In this repo, the image blur function is implemented using CUDA and OpenCV.
In this lab, the image blur function that was previously developed for CPU processing and MPI is converted for GPU processing. The CUDA and CPU processing time for blurring an image and the speedup were computed. Moreover, blurred images calculated by CPU and GPU are illustrated in separate image windows for comparison. In the following sections, the details of the code will be revealed, and answers to the lab questions will be provided.
The thread layout was configured as 2-D because our problem has two dimensions, and we need to access rows and columns of an image. In other words, to move across image we need two separate indexes for rows and columns. To set up a 2-D layout configuration for threads within blocks, first, the block size was read through command line arguments, and we can specify the block size by the following command: const dim3 block_size(blockx, blocky);
Then, to make sure we have enough indexes to cover the whole image, the grid size over x and y dimensions (the number of blocks) was specified by the following lines of code: int gridy = (int)ceil((double)input.rows / (double)block_size.y); int gridx = (int)ceil((double)input.cols / (double)block_size.x); dim3 grid_size(gridx, gridy);
This is the output of the code by 16*16 block size and blur level 3:
Here is the GPU and speedup information:
As can be seen, the blurred images in the CPU and GPU are the same, and a speedup of around 12 was achieved in this run.
The code was compiled and run for different block sizes and blur levels, and the results are tabulated in two tables below. As can be seen, the performance of the parallel code significantly depends on the block size. When the block size is 1×1 the GPU performance is very low. It is because of the fact that the blocks are dispatched in wraps, and with one thread per block, we aren’t using SIMD instruction within the streaming multiprocessing. By increasing the block size (decreasing the number of blocks), the speedup is increased up to a block size of 8. From block sizes 8 to 16, the speedup remained relatively the same. However, growing the block size to 32×32 resulted in a minor performance reduction with respect to block sizes 8 and 16. At a block size of 8, for example, we have 64 threads in every block (two dimensions) or two warps. In this case, we somehow benefit from coalesced memory access. It seems that for every problem size, there is an optimized block size.

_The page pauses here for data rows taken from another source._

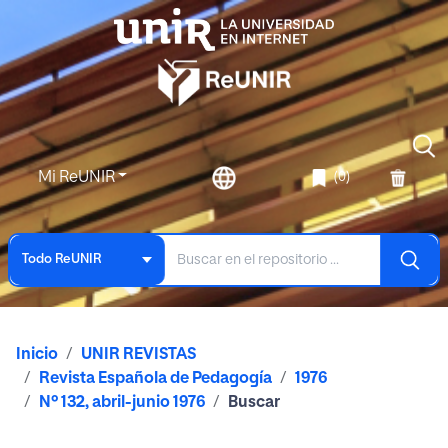
Mi ReUNIR
(0)
Todo ReUNIR
Inicio
UNIR REVISTAS
Revista Española de Pedagogía
1976
Nº 132, abril-junio 1976
Buscar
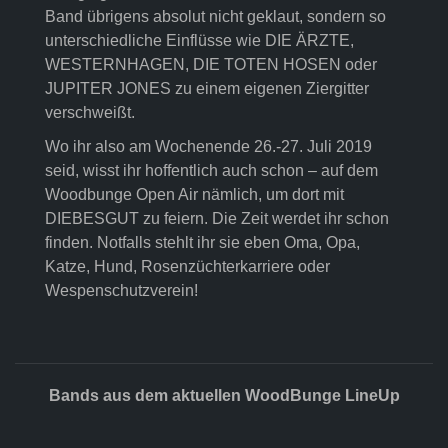
Band übrigens absolut nicht geklaut, sondern so
unterschiedliche Einflüsse wie DIE ÄRZTE,
WESTERNHAGEN, DIE TOTEN HOSEN oder
JUPITER JONES zu einem eigenen Ziergitter
verschweißt.
Wo ihr also am Wochenende 26.-27. Juli 2019
seid, wisst ihr hoffentlich auch schon – auf dem
Woodbunge Open Air nämlich, um dort mit
DIEBESGUT zu feiern. Die Zeit werdet ihr schon
finden. Notfalls stehlt ihr sie eben Oma, Opa,
Katze, Hund, Rosenzüchterkarriere oder
Wespenschutzverein!
Bands aus dem aktuellen WoodBunge LineUp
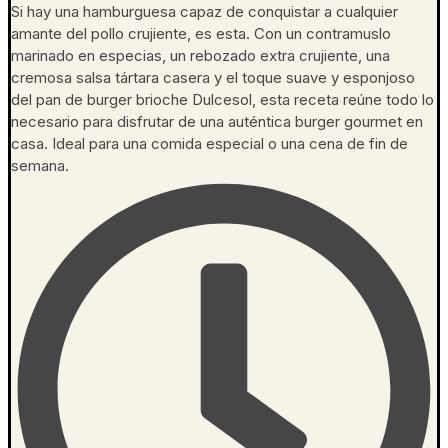
Si hay una hamburguesa capaz de conquistar a cualquier
amante del pollo crujiente, es esta. Con un contramuslo
marinado en especias, un rebozado extra crujiente, una
cremosa salsa tártara casera y el toque suave y esponjoso
del pan de burger brioche Dulcesol, esta receta reúne todo lo
necesario para disfrutar de una auténtica burger gourmet en
casa. Ideal para una comida especial o una cena de fin de
semana.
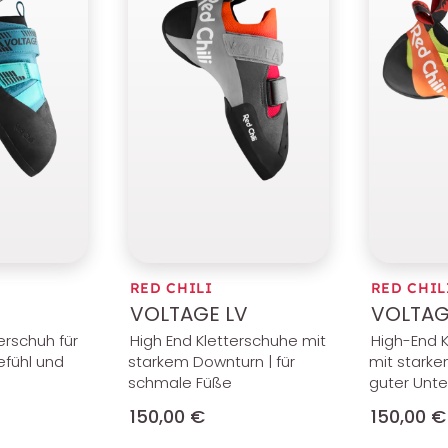
RED CHILI
RED CHIL
VOLTAGE LV
VOLTAG
erschuh für
High End Kletterschuhe mit
High-End 
gefühl und
starkem Downturn | für
mit stark
schmale Füße
guter Unte
150,00 €
150,00 €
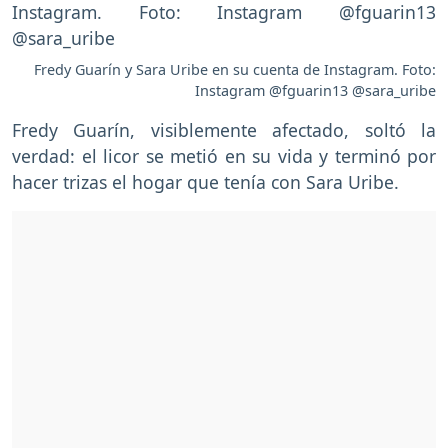
Fredy Guarín y Sara Uribe en su cuenta de Instagram. Foto:
Instagram @fguarin13 @sara_uribe
Fredy Guarín, visiblemente afectado, soltó la
verdad: el licor se metió en su vida y terminó por
hacer trizas el hogar que tenía con Sara Uribe.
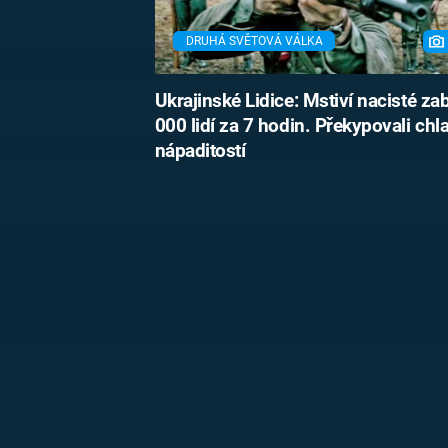
DRUHÁ SVĚTOVÁ VÁLKA
Ukrajinské Lidice: Mstiví nacisté zabi
000 lidí za 7 hodin. Překypovali ch
nápaditostí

Blur level | Block size | GPU time (s) | CPU time (s) | speedup |
---|---|---|---|---|
3 | 1×1 | 1.78 | 0.769 | 0.432 |
3 | 2×2 | 0.443 | 0.769 | 1.736 |
3 | 4×4 | 0.121 | 0.769 | 6.355 |
3 | 8×8 | 0.063 | 0.769 | 12.206 |
3 | 16×16 | 0.062 | 0.769 | 12.403 |
3 | 32×32 | 0.068 | 0.769 | 11.309 |
Blur level | Block size | GPU time (s) | CPU time (s) | speedup |
---|---|---|---|---|
6 | 1×1 | 6.586 | 2.978 | 0.452 |
6 | 2×2 | 1.651 | 2.978 | 1.804 |
6 | 4×4 | 0.414 | 2.978 | 7.193 |
6 | 8×8 | 0.210 | 2.978 | 14.181 |
6 | 16×16 | 0.209 | 2.978 | 14.249 |
6 | 32×32 | 0.238 | 2.978 | 12.513 |
Overall, when the blur level is 6, the speedup is higher than compared to the blur level 3. It might be because of increasing the computation with respect to the communication between host and device (same as MPI). However, using a big blur level results in increasing halo pixels and overlapping of memory access.